I'm not totally opposed to software being used in cars (as long as it's tested and can be trusted to the degree mechanical components are) but yeah, OTA updates just seem like a terrible idea just for a little convenience. I'd rather see updates delivered via plugging the car in (and not via the charging port - it would need to be a specific data transfer port for security reasons). Alert people when there's an update, and even allow the car to "refuse to boot" if it detects it's not on the latest version. But updates should absolutely be done manually and securely.

[–] fubo@lemmy.world 6 points 7 months ago (4 children)

Cutting someone's brake lines has been a means of assassination for a while.
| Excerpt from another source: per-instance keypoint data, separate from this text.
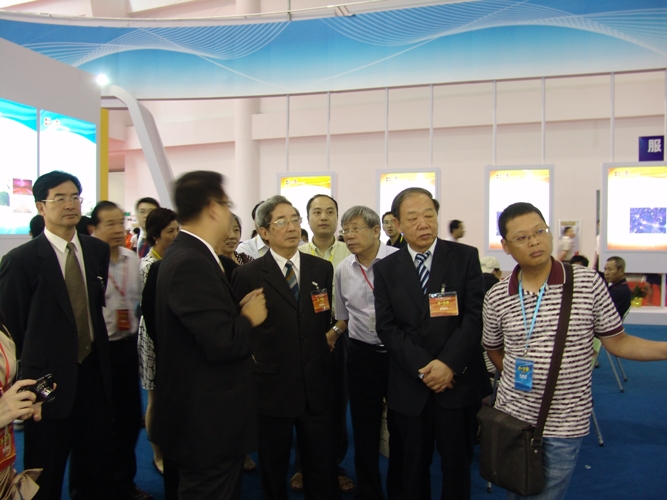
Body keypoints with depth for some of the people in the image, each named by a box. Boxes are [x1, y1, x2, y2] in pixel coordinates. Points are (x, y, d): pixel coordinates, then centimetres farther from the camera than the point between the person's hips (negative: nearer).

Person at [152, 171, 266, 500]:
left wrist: (237, 310, -2)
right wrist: (249, 318, -12)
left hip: (205, 414, 10)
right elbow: (221, 343, -30)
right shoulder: (191, 263, -25)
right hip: (207, 421, -10)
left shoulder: (187, 255, 7)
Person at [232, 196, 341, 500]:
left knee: (322, 472, 15)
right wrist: (254, 360, -5)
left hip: (317, 386, 2)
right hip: (272, 387, -2)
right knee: (273, 471, 17)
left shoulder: (323, 269, 3)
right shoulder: (247, 275, -6)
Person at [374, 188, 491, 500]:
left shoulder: (465, 257, -1)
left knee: (457, 465, 15)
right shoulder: (386, 269, 3)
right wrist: (422, 367, -14)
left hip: (458, 381, -1)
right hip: (408, 386, 1)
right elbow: (386, 327, -3)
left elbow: (475, 315, -7)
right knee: (411, 468, 14)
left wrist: (449, 363, -17)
What's new here is that it could potentially be done remotely, e.g. an attacker in Bucharest targeting a victim in Seattle on behalf of a payer in Moscow.

[–] FarceOfWill@infosec.pub 3 points 7 months ago (1 children)

Remotely at scale.

So yeah you could assassinate someone like that, or you could break every cars brakes at once and have thousands of simultaneous car accidents timed during some other infrastructure attack

[–] aesthelete@lemmy.world 2 points 7 months ago

This reminds me of the movie "Leave the world behind" from last year.